HAMODIA.  Pourquoi cette soudaine cette idylle entre les Etats-Unis et l’Iran ?

MICHEL GURFINKIEL. Il faut distinguer entre deux niveaux. D’une part, sur le long terme, Obama et son entourage ont toujours fantasmé sur une réconciliation globale entre les Etats-Unis et l’islamisme, qu’il s’agisse de l’islamisme sunnite des Frères musulmans ou de l’islamisme chiite iranien. C’était le sens, dès 2009, du discours-manifeste du Caire, prononcé, il ne faut pas l’oublier, au moment même où le pouvoir des mollahs écrasait dans le sang  un « printemps iranien ».

Cela a été également le sens, par la suite, de la temporisation d’Obama sur la question du nucléaire iranien : Washington s’est prononcé en faveur de sanctions économiques de plus en plus lourdes, mais n’a pas envisagé sérieusement une action militaire contre l’Iran ni accordé de feu vert à une éventuelle action militaire israélienne.

L’élection à la présidence iranienne, le 15 juin dernier, de Hassan Rouhani, un homme qui, dans le contexte du régime khomeiniste, peut passer pour un modéré et sait user de cette image, a évidemment relancé ce fantasme. Des négociations discrètes ont été menées au début de l’été entre Washington et Téhéran, et elles avaient suffisamment abouti dès le mois d’août – quand Rouhani a pris officiellement ses fonctions - pour que plusieurs revues américaines influentes diffusent presque immédiatement des articles préparant l’opinion à cette « détente », sinon à ce renversement d’alliance.

_DONNÉES ENREGISTRÉES_

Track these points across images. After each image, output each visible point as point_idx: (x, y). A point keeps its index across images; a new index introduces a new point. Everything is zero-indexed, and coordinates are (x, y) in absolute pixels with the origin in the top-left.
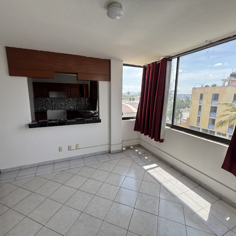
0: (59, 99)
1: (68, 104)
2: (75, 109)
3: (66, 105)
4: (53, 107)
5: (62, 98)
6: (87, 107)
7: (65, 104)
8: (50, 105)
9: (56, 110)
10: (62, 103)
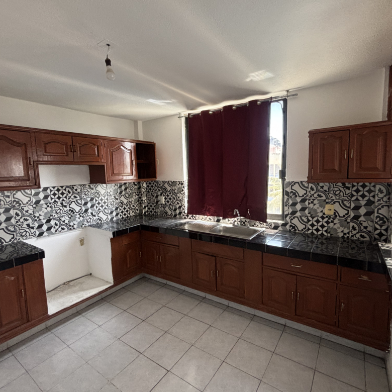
0: (63, 194)
1: (92, 206)
2: (112, 218)
3: (86, 211)
4: (40, 226)
5: (72, 187)
6: (145, 207)
7: (84, 209)
8: (30, 221)
9: (52, 234)
10: (73, 205)
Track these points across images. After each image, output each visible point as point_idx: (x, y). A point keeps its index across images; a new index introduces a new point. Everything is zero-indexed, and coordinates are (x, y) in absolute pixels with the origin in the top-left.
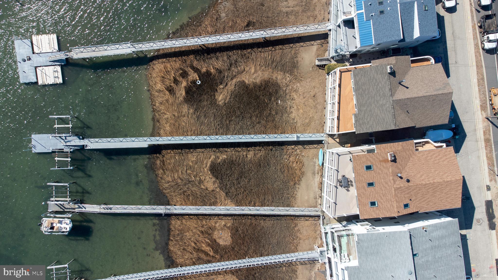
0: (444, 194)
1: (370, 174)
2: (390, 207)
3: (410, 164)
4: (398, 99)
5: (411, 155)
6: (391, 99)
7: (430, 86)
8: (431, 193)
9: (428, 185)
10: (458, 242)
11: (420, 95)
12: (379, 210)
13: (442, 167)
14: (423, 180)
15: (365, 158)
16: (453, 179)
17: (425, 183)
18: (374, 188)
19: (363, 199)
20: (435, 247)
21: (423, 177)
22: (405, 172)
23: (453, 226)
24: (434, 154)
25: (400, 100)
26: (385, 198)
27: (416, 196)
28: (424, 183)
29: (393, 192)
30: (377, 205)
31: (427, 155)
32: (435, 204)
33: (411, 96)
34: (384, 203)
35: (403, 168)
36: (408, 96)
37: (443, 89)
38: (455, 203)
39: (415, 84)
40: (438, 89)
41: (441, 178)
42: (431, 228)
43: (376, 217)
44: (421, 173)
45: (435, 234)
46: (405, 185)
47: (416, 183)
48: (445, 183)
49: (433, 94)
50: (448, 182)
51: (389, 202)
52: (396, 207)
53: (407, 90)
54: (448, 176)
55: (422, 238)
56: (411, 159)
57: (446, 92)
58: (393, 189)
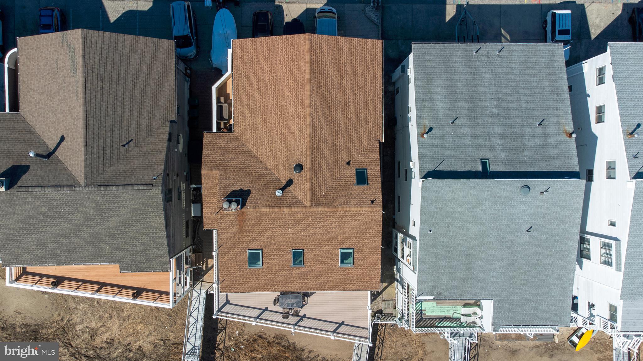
0: (344, 82)
1: (272, 257)
2: (356, 222)
3: (260, 154)
4: (83, 171)
5: (238, 147)
6: (81, 189)
7: (63, 80)
8: (336, 113)
9: (315, 120)
10: (467, 51)
11: (82, 114)
12: (363, 246)
13: (276, 76)
14: (301, 131)
15: (230, 265)
16: (308, 58)
17: (308, 127)
18: (306, 251)
19: (331, 279)
20: (471, 111)
21: (294, 128)
22: (277, 169)
23: (427, 57)
24: (244, 89)
25: (86, 166)
26: (334, 229)
27: (341, 150)
28: (308, 130)
29: (320, 209)
30: (351, 251)
31: (243, 106)
32: (366, 103)
33: (81, 137)
34: (347, 234)
35: (268, 174)
36: (79, 144)
37: (74, 52)
38: (371, 55)
39: (56, 117)
40: (73, 65)
41: (303, 86)
42: (425, 115)
43: (379, 256)
44: (285, 131)
45: (441, 106)
46: (308, 177)
47: (306, 151)
48: (315, 78)
49: (81, 80)
50: (312, 71)
51: (345, 223)
52: (359, 209)
53: (67, 142)
54: (299, 69)
55: (446, 141)
56: (249, 146)
57: (81, 46)
58: (314, 209)
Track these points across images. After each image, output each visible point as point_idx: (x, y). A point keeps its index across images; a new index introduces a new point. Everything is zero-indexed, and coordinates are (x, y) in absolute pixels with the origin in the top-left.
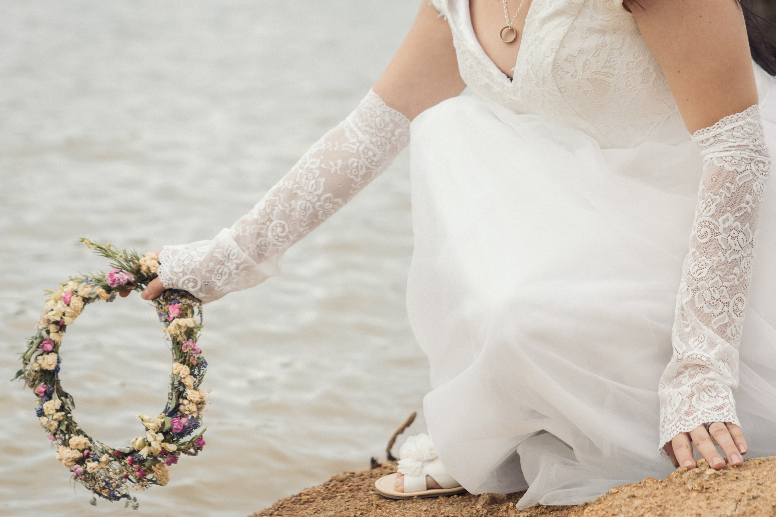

_TRAVAIL À FAIRE_
Réécrivez tout ce qui va de « Cela a été également » jusqu’à « action militaire israélienne. » dans le texte fourni, en changeant « sanctions économiques » en « sanctions financières ». Les lignes n’ont aucun rôle à jouer ici.

_CORRIGÉ_
Cela a été également le sens, par la suite, de la temporisation d’Obama sur la question du nucléaire iranien : Washington s’est prononcé en faveur de sanctions financières de plus en plus lourdes, mais n’a pas envisagé sérieusement une action militaire contre l’Iran ni accordé de feu vert à une éventuelle action militaire israélienne.